### Brief
Count the lines in the records below that contain the string "these". Reply with the number alone.

### Records for the exercise
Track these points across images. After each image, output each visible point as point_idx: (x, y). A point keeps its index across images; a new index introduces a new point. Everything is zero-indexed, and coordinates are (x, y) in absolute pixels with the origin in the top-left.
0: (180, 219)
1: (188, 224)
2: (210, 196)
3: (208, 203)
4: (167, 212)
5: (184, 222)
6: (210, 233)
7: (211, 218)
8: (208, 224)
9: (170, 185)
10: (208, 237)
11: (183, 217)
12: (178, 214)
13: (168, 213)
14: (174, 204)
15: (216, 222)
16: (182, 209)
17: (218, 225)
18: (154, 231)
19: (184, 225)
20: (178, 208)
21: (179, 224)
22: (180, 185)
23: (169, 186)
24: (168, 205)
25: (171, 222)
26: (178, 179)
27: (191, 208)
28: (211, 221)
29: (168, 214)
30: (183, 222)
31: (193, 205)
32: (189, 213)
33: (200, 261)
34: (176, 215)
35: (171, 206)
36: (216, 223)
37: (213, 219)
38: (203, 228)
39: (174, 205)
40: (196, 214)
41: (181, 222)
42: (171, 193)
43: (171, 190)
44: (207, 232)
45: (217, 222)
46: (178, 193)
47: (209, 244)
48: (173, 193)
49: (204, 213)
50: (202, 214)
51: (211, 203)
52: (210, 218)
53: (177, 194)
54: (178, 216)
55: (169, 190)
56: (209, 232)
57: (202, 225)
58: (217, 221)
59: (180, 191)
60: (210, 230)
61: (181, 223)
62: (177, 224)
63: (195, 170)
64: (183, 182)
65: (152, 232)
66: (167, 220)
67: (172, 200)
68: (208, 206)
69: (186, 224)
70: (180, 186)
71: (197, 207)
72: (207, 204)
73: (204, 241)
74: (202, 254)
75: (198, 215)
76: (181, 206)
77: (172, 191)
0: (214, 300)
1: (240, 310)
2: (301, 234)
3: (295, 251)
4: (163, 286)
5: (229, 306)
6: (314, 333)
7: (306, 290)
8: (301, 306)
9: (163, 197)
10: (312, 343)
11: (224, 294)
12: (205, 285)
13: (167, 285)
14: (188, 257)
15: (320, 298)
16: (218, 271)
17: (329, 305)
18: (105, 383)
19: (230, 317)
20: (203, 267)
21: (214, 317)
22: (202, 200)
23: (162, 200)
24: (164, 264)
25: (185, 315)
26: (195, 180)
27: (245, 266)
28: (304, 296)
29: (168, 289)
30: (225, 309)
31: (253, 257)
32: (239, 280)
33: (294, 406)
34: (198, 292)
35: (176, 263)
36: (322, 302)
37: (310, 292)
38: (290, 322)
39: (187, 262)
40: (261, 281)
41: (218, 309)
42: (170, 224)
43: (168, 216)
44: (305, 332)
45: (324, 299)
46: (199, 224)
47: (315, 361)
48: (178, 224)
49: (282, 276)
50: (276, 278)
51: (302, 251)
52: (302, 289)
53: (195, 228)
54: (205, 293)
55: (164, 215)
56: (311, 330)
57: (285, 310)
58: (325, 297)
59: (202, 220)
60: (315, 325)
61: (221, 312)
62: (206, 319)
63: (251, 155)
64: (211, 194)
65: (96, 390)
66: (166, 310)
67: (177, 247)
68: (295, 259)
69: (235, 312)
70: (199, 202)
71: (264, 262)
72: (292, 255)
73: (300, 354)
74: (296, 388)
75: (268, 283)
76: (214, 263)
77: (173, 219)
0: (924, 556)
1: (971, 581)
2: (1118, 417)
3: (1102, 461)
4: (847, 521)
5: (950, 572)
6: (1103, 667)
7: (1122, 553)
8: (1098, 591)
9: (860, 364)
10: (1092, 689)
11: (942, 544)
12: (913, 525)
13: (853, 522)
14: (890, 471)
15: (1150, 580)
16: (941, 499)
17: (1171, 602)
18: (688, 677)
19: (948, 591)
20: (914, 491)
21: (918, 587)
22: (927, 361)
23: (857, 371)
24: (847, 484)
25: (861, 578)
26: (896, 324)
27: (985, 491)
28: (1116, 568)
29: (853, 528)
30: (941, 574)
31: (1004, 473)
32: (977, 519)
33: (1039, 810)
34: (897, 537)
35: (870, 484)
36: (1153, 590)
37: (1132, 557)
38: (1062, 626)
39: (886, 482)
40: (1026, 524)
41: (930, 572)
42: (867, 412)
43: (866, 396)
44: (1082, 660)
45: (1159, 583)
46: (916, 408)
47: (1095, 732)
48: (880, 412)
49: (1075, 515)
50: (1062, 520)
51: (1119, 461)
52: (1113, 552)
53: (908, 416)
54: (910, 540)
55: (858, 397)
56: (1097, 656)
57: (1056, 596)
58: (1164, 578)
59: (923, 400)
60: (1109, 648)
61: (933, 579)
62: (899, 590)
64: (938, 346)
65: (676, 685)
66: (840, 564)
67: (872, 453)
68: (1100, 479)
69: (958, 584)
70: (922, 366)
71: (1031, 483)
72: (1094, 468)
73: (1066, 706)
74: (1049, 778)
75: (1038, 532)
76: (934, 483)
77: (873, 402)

### Your solution
1